Installation is supposed to be just as easy as installing a regular hot water heater with a few exceptions. The power vent needs to be vented through a wall instead of your chimney so you need to be able to run that to the outside. The power vent also needs to be at least 4 feet away from any operating window. In our case the vent is going to run through the laundry room (where the unit will be) in to our garage and out one of the walls of the garage. Due to the distance from the unit, the plumber had to use 3″ PVC instead of 2″. Other than the powered vent, the system hooks up pretty much the same way as a standard unit. In all it took the plumber one day to install the unit and a few hours the next day to check it over / finish the job.

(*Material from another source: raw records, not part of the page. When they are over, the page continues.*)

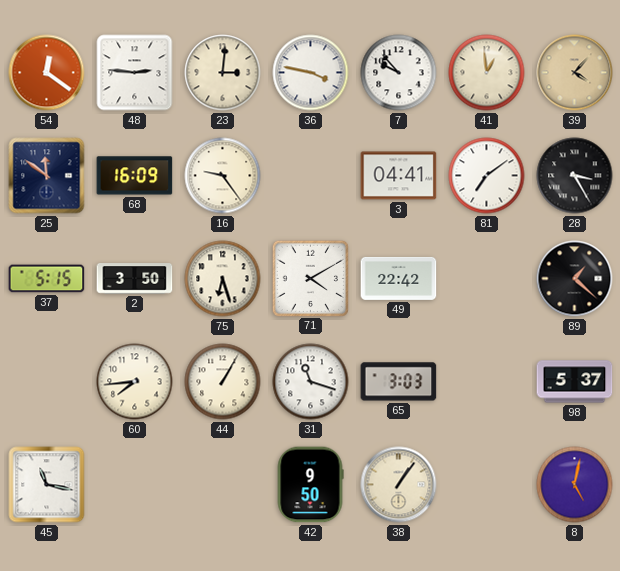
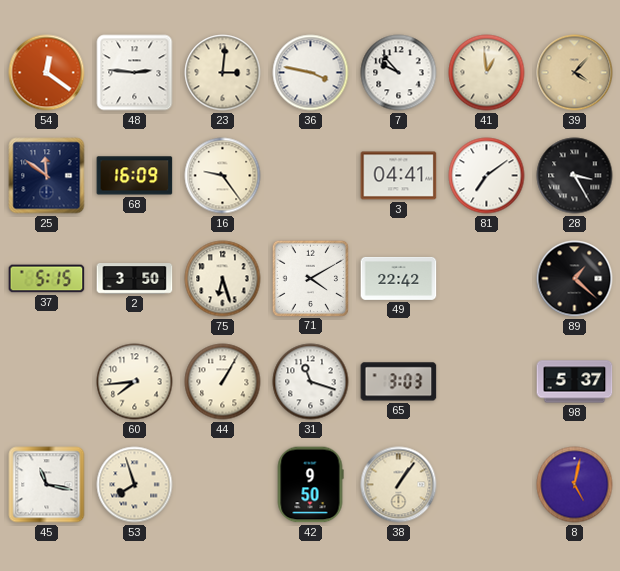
53: none -> 7:57
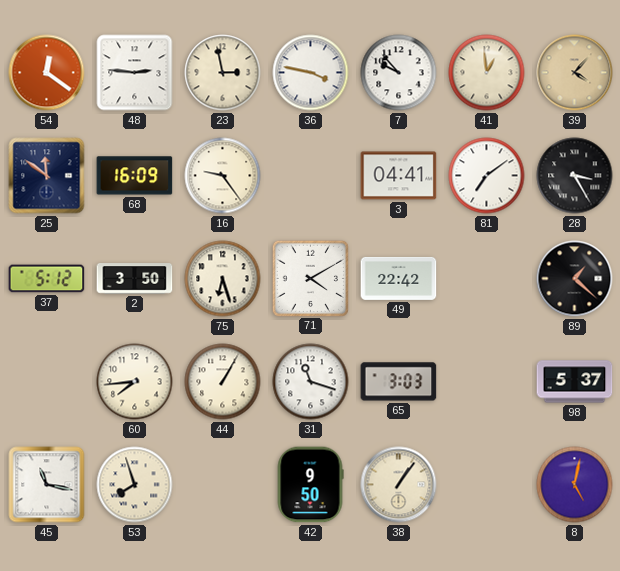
23: 3:01 -> 2:58
37: 5:15 -> 5:12
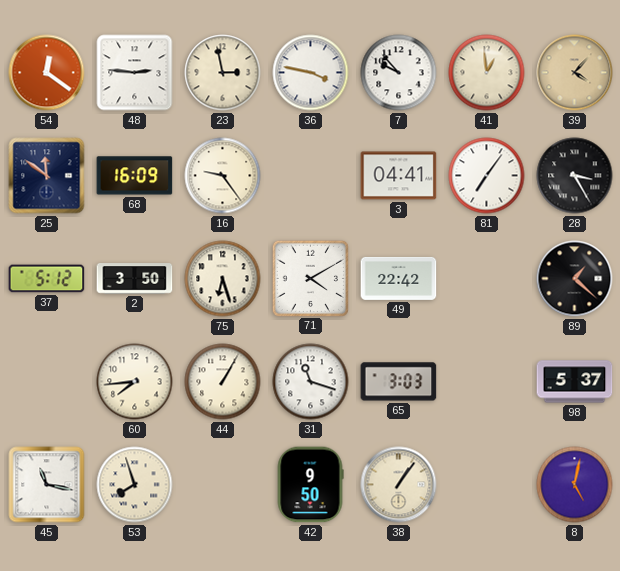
81: 7:09 -> 7:06
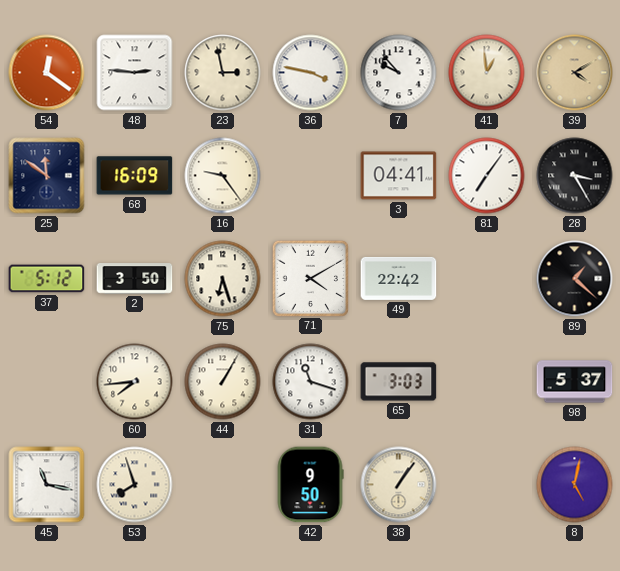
39: 4:07 -> 4:10
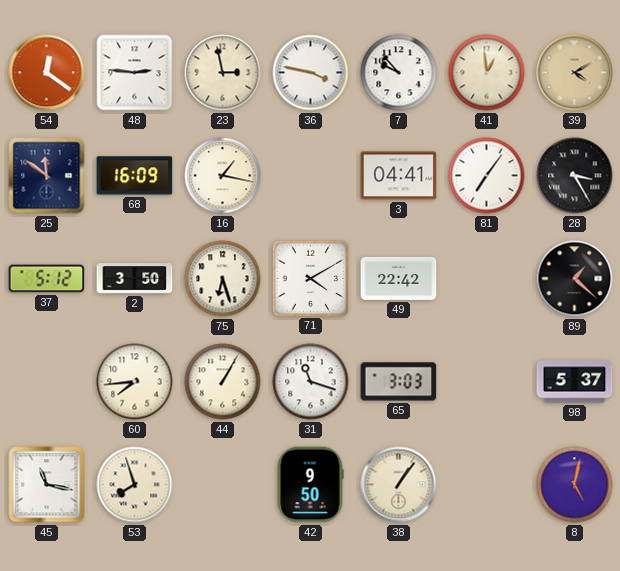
16: 9:24 -> 1:17
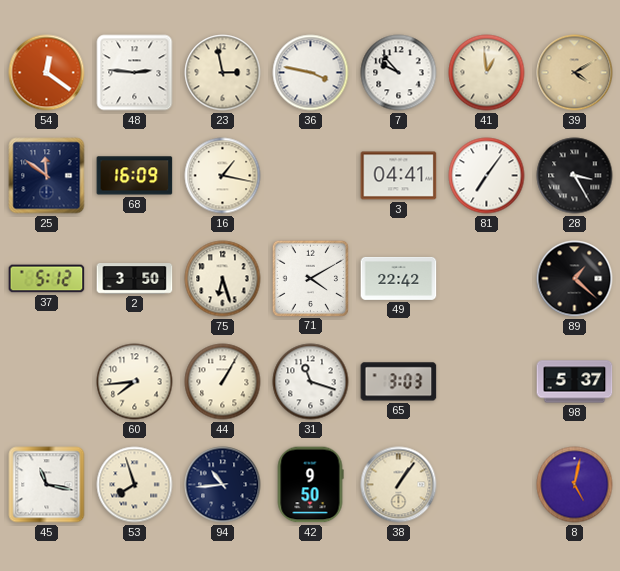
94: none -> 10:44
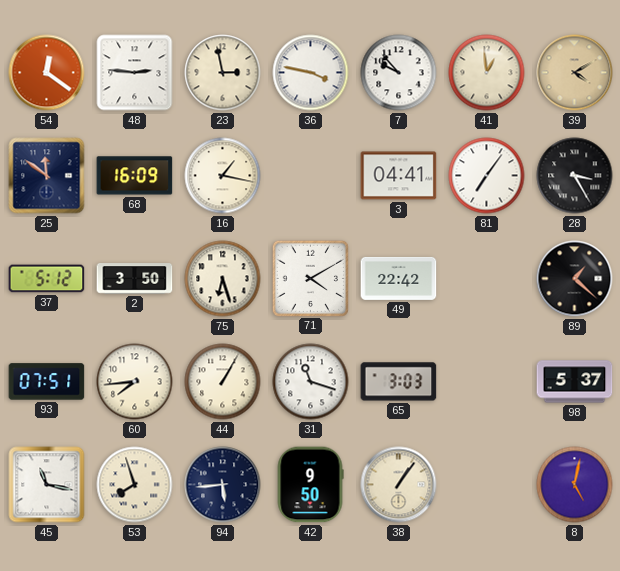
93: none -> 07:51
94: 10:44 -> 5:44
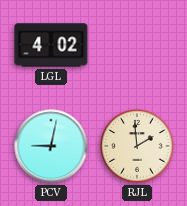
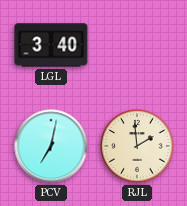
LGL: 4:02 -> 3:40
PCV: 9:02 -> 7:02
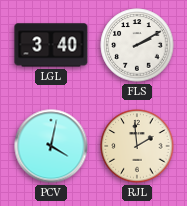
FLS: none -> 2:10
PCV: 7:02 -> 4:02
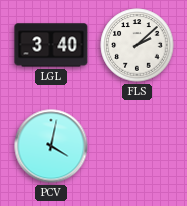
FLS: 2:10 -> 2:08
RJL: 1:59 -> none
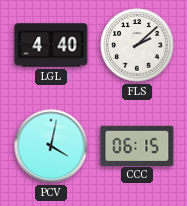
LGL: 3:40 -> 4:40
CCC: none -> 06:15
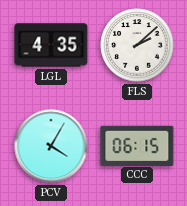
LGL: 4:40 -> 4:35
PCV: 4:02 -> 4:05
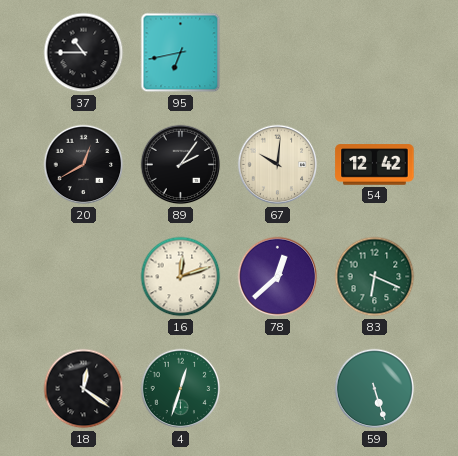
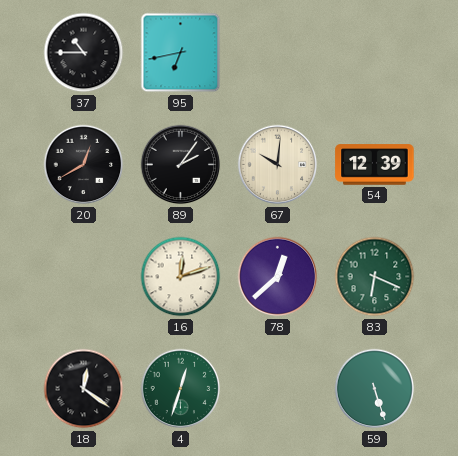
54: 12:42 -> 12:39
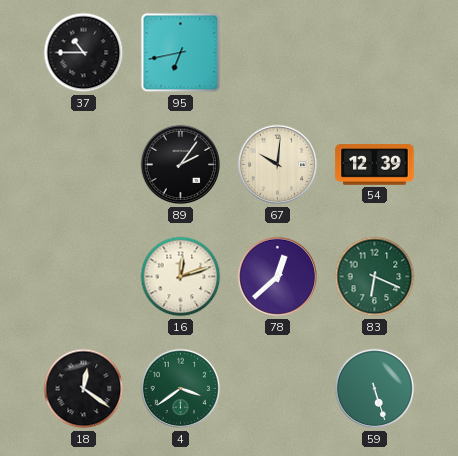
20: 12:40 -> none
4: 12:33 -> 3:39
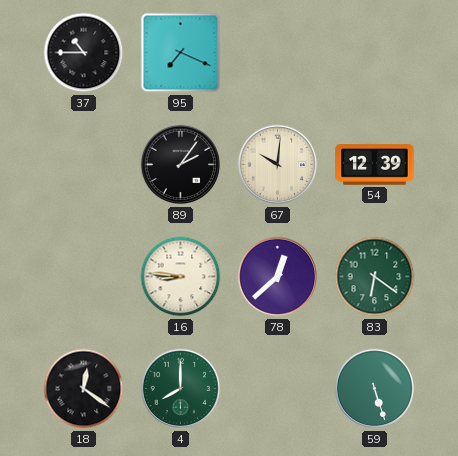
95: 6:43 -> 7:19
16: 12:12 -> 8:46
83: 6:19 -> 6:21
4: 3:39 -> 8:00
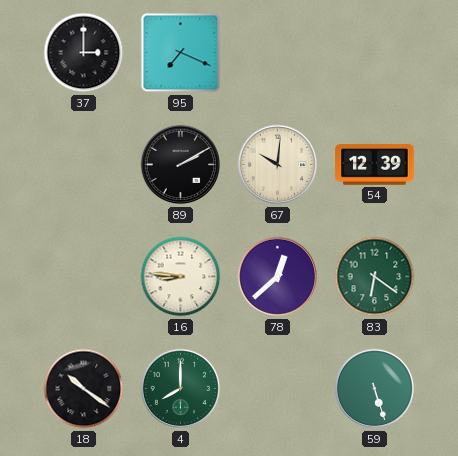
37: 10:45 -> 3:00
89: 2:06 -> 2:10
18: 12:21 -> 10:21
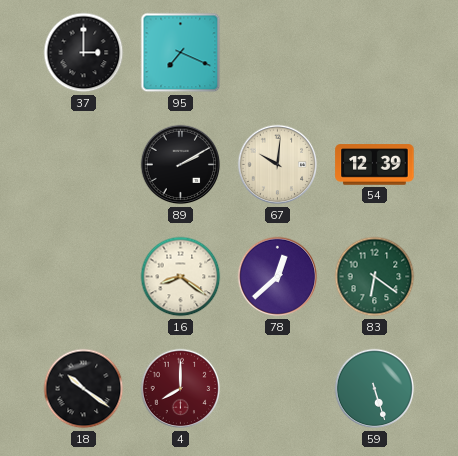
16: 8:46 -> 8:21
4 dial: green -> burgundy
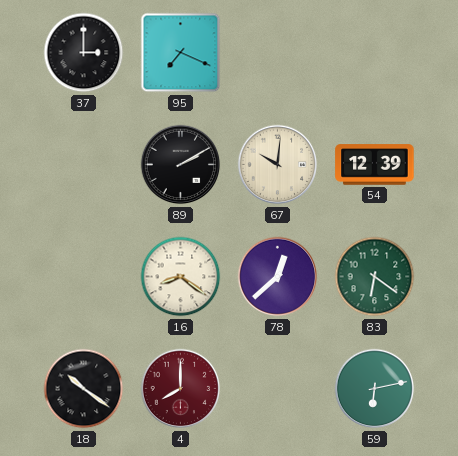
59: 5:27 -> 6:13
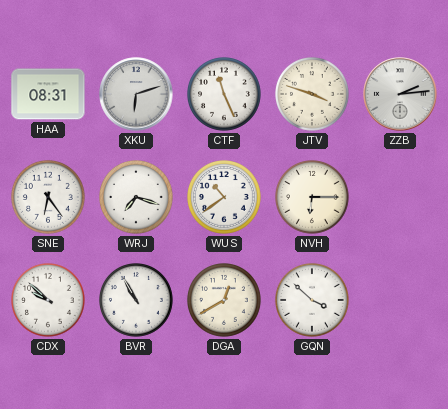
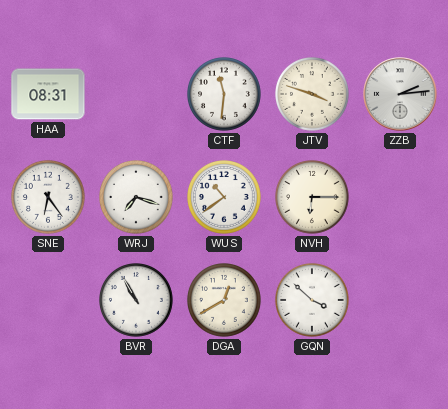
XKU: 6:12 -> none
CTF: 11:26 -> 11:31
CDX: 9:52 -> none
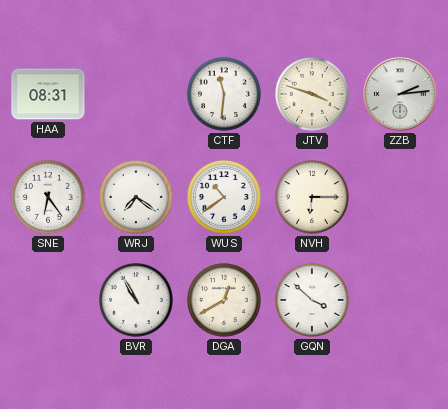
WRJ: 7:18 -> 7:21
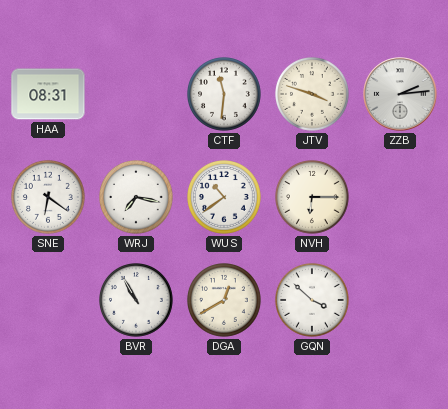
SNE: 6:24 -> 6:21
WRJ: 7:21 -> 7:17
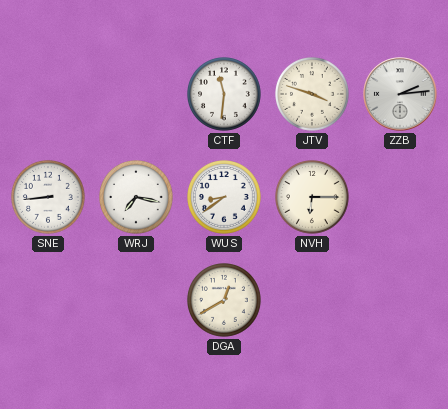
HAA: 08:31 -> none
SNE: 6:21 -> 8:44
WUS: 10:39 -> 8:39
BVR: 10:55 -> none
GQN: 3:52 -> none
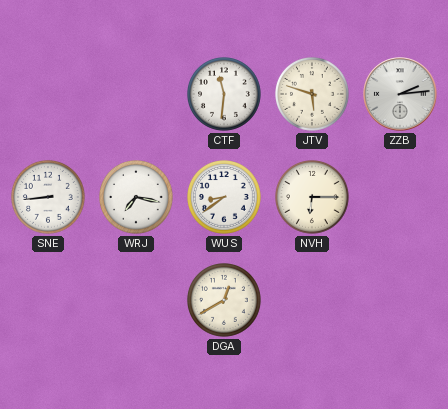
JTV: 3:48 -> 5:48
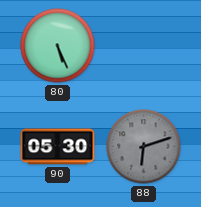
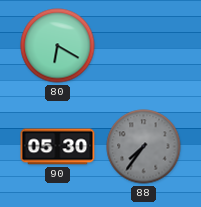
80: 5:26 -> 6:20
88: 6:12 -> 7:36
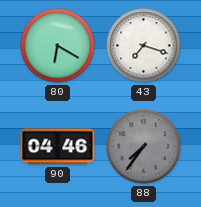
43: none -> 7:18
90: 05:30 -> 04:46
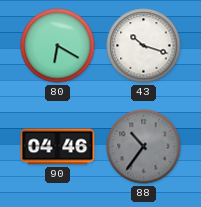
43: 7:18 -> 10:18
88: 7:36 -> 10:36
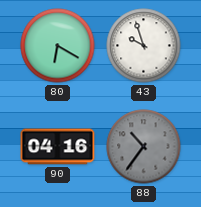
43: 10:18 -> 9:57
90: 04:46 -> 04:16
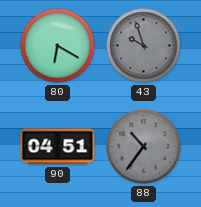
43 dial: white -> grey
90: 04:16 -> 04:51
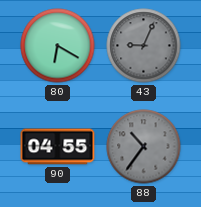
43: 9:57 -> 9:04
90: 04:51 -> 04:55
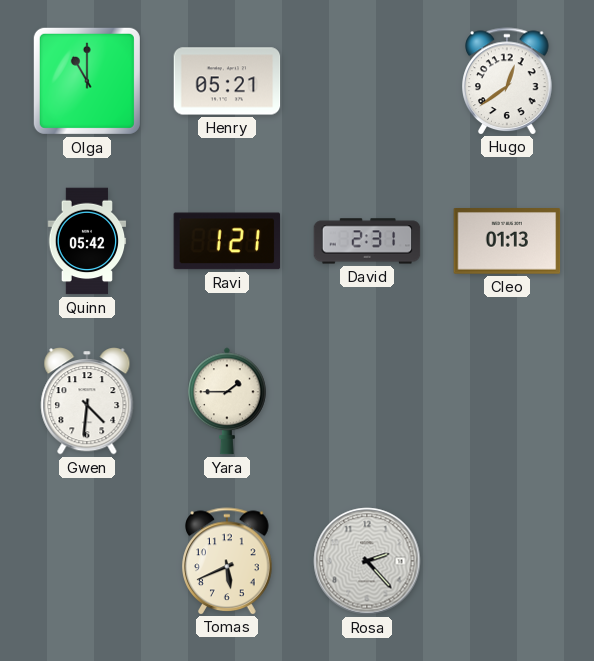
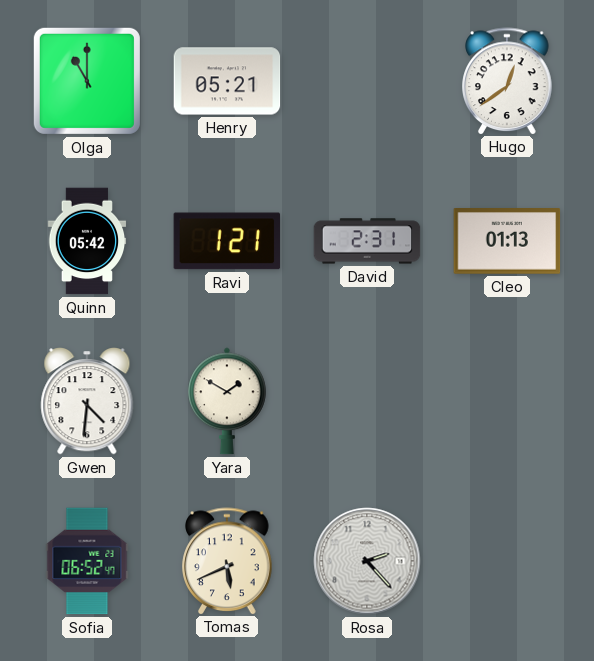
Yara: 1:45 -> 1:50
Sofia: none -> 06:52
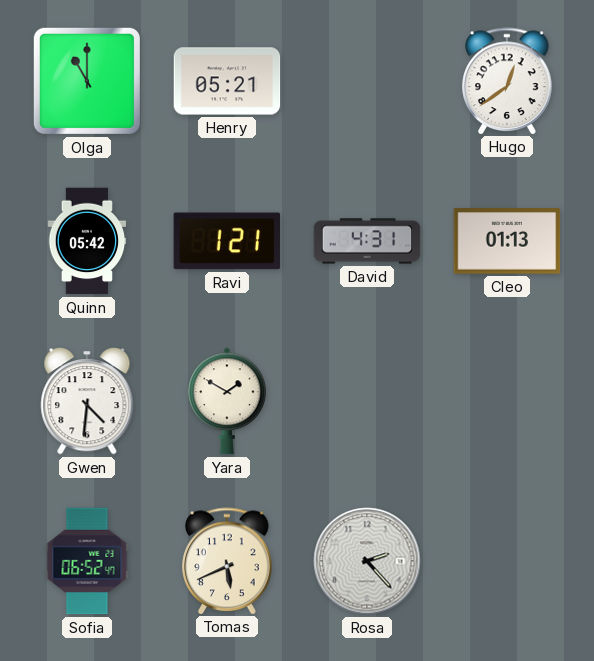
David: 2:31 -> 4:31
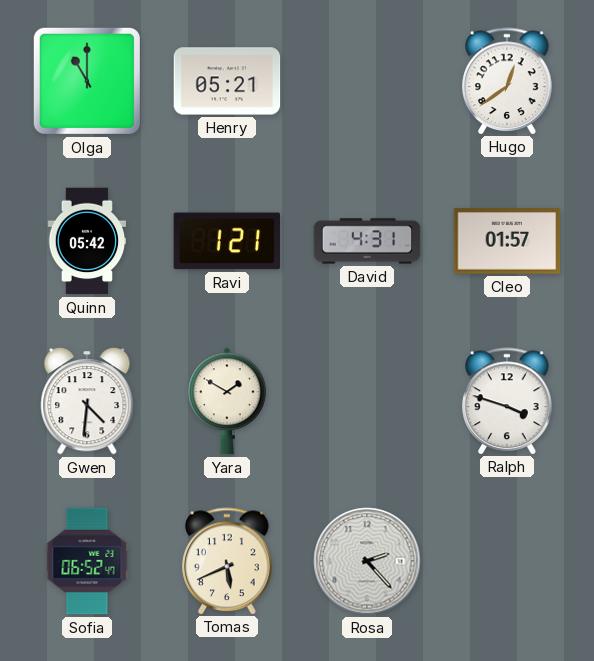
Cleo: 01:13 -> 01:57
Ralph: none -> 3:48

Based on CR’s numbers, they said payback would take approx 15 years however I don’t believe they accounted for the tax credit. They also did not mention the decrease in NOx emmissions which in my book also makes this the only true green choice available in water heaters.
While we wait for the mortgage refinance to go through, which may never happen, we’ve decided to update some things in our house. One of the rooms in the most need of an update is our upstairs bathroom. It has a very PINK tub and the original tile floor / walls. We are trying to find way to go green on this remodel but so far it has proven to be a bit dificult, at least from my initial online research. I’ve been looking through many sites trying to find a vanity that is both environmentally friendly and not extremely over priced.
Here was the suggestion from eHow:
Look for wheatboard bathroom cabinets, which are typically made from wheat straw ad a nontoxic binder. Cabinets made from conventional particleboard and MDF can emit toxic chemicals such as formaldehyde. Cabinets made from supportive, harvested wood are another eco-friendly option.
So far my search for wheatboard bathroom cabinets has turned up very little. I have been able to track down a few bamboo cabinets however I have only seen 4 or 5 different cabinets, none of which were within a reasonable price, in my opinion. I’ll update the site with more information after I check out our local Home Depot to see what green options they have for bathroom vanities.
The 2nd annual Delaware Green Expo will be at the Chase Center on the Riverfront Saturday March 21st from 9am – 5pm. Admission is $7 per person (Kids under 12 are free). As always, I looked for and found a coupon for $2 off. Click through and print out the coupon below.
We went to this last year and got to meet Sara Snow. This year, Ed Begley Jr. is the scheduled speaker. As soon as I see a schedule of events online, I’ll post it here.